Soy Berto y si algo marcó mi vida fue la aceptación al devenir de los acontecimientos que se sucedían y el cáncer no iba a ser menos. Nací con una
discapacidad motora importante y mi familia creyó que lo mejor sería tener una ocupación dentro de casa. Por esta razón me introduje en el mundo artístico. Me asistía un profesor varias veces por semana y me enseñó las técnicas y los estilos de pintura al óleo. Me gustó la propuesta y la seguí, podría decir con devoción. Mis limitaciones físicas no mermaron la capacidad de poder coger el pincel. Aquí alcancé la libertad que no me daba el cuerpo y me lancé de lleno a transformar un lienzo blanco en toda una experiencia colorista. Esta fue mi profesión e ilusión día tras día.
Entre mis aficiones destacó la música sesentera y los juegos de mesa. El poder compartir con la familia y amigos una buena partida de coto i cau y llegar a poder hacer un bac i limpia no tenía precio; lo que nos reíamos. En general mi vida no era nada complicada y si muy ordenada en horarios y comidas. Siempre rodeado de mi familia; aunque era yo quien marcaba los ritmos. Dependía de mi madre y mi padre para realizar muchas tareas porque mi movilidad era reducida. Los años pasaron y se hizo imprescindible la utilización de la silla de ruedas. Dado que la vivienda no estaba adaptada para acoger este cambio, y otros que se iban sucediendo, se decidió mi traslado a un Centro de Mayores.
Nada de tristezas ni nostalgias; mi vida seguía siendo como antes o yo diría mejor. No es por “tirarme flores” pero mi carácter afable cuajó de inmediato en el ambiente de las personas que allí residían y en las que trabajaban. Seguí con mis dibujos, mi música y mis partidas. Además mi familia me visitaba de forma constante ¡Qué más se puede pedir! Pues sí, mi vida transcurría con total normalidad y felicidad hasta que un día un inquilino nuevo golpeó mi puerta. Me asuste por la forma en la que se presentó. Un dolor agudo en la boca del estómago fue su primer saludo. Me llevaron de inmediato al hospital y allí los especialistas averiguaron de qué estirpe procedía ese nuevo ocupante de mi cuerpo. Y así conocí su nombre y apellido: cáncer de páncreas.
Las visitas de mi hermana y mi hermano fueron diarias. Las primeras palabras siempre eran en forma de pregunta:-Com estàs? A lo que yo respondía: -Estic bé. En realidad no había nada diferente para mí. El dolor estaba sosegado por la medicación que tomaba; por lo que el sufrimiento no hizo acto de presencia. El cambio físico vino después, aunque no el anímico. Mi piel se tiñó de un amarillo sombrío, la fuerza de mi cuerpo iba disminuyendo día tras día y el apetito también. Recuerdo que Jorge, familiar y compañero, se acercaba a verme. Se encargaba de telefonear a la familia y dar detalles de si había comido o si me había acostado. En definitiva, me sentía partícipe y querido por muchas personas. Tenía claro que esta enfermedad me estaba cambiando a nivel físico pero mi carácter optimista seguía intacto. Se trataba de no juzgar el momento ni la experiencia. Esa era la clave.
Tras llevar unos días en cama empecé a notar que algo diferente se estaba acercando. No sabía que era y mi hermano me explicó lo que me podía estar
sucediendo. Noté que mi cuerpo se iba desconectando, aligerando, pero -¿Sabéis qué? Volví a decir: -Estic bé. Me fui de esta vida satisfecho de mi bondad, de mi simpatía, de mi alegría, de mi sencillez y de una enfermedad vivida con aceptación y naturalidad ¿No os parece un buen pasaporte de partida? Yo creo que sí ¡Hasta siempre!
....
■ Acción requerida 1
Repite literalmente el fragmento del relato de Berto que empieza en "Soy Berto y" y termina en "día tras día.".
■ Acción requerida 2
Enumera todo aquello de lo que, según el relato de Berto, él se fue satisfecho al dejar esta vida.
■ Acción requerida 3
Indica si cada una de estas afirmaciones coincide con el relato de Berto y justifica cada respuesta citando sus palabras textuales: (a) Un profesor le enseñó a Berto a pintar al óleo. (b) Sus hermanos lo visitaban una vez por semana. (c) Berto fue trasladado a un Centro de Mayores porque la vivienda no estaba adaptada.

Registros tomados de un conjunto de datos:
....
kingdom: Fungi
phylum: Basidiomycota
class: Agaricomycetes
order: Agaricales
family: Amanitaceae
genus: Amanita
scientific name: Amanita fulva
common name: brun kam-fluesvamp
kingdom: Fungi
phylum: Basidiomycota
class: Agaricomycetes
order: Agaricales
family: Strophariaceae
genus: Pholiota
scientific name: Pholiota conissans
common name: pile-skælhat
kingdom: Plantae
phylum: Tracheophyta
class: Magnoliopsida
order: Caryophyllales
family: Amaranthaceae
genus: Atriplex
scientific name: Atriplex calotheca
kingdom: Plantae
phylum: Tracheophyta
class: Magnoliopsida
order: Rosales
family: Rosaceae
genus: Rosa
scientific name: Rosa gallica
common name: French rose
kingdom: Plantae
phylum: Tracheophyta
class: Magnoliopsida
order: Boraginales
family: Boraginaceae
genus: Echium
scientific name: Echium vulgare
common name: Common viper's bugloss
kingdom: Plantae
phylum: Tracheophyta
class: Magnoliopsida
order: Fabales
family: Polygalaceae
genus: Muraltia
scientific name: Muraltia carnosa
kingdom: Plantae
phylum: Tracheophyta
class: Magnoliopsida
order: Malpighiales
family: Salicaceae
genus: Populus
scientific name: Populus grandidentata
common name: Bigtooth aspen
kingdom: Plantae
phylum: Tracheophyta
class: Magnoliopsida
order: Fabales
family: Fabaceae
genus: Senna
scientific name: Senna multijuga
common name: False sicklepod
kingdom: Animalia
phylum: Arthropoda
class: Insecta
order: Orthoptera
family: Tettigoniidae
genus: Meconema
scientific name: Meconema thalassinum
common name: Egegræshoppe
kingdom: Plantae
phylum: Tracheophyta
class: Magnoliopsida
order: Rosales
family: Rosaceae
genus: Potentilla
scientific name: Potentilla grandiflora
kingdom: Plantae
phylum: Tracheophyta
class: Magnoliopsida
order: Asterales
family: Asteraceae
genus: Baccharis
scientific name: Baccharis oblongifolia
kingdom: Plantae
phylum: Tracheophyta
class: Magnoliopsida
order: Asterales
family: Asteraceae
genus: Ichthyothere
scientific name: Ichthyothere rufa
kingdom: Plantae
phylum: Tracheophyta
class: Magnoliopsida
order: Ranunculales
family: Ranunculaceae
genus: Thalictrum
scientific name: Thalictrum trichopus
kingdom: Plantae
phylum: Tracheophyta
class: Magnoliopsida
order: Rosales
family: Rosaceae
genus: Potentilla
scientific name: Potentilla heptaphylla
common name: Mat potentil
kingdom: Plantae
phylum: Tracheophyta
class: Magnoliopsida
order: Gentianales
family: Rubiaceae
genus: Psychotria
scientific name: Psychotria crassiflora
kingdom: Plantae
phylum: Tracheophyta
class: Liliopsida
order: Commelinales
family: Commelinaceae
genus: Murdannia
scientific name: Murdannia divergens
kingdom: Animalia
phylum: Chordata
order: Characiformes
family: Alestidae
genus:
....
■ Resultado del ejercicio 1
Soy Berto y si algo marcó mi vida fue la aceptación al devenir de los acontecimientos que se sucedían y el cáncer no iba a ser menos. Nací con una
discapacidad motora importante y mi familia creyó que lo mejor sería tener una ocupación dentro de casa. Por esta razón me introduje en el mundo artístico. Me asistía un profesor varias veces por semana y me enseñó las técnicas y los estilos de pintura al óleo. Me gustó la propuesta y la seguí, podría decir con devoción. Mis limitaciones físicas no mermaron la capacidad de poder coger el pincel. Aquí alcancé la libertad que no me daba el cuerpo y me lancé de lleno a transformar un lienzo blanco en toda una experiencia colorista. Esta fue mi profesión e ilusión día tras día.

■ Resultado del ejercicio 2
- su bondad
- su simpatía
- su alegría
- su sencillez
- una enfermedad vivida con aceptación y naturalidad

■ Resultado del ejercicio 3
(a) Sí: "me enseñó las técnicas y los estilos de pintura al óleo".
(b) No: "Las visitas de mi hermana y mi hermano fueron diarias".
(c) Sí: "Dado que la vivienda no estaba adaptada para acoger este cambio, y otros que se iban sucediendo, se decidió mi traslado a un Centro de Mayores".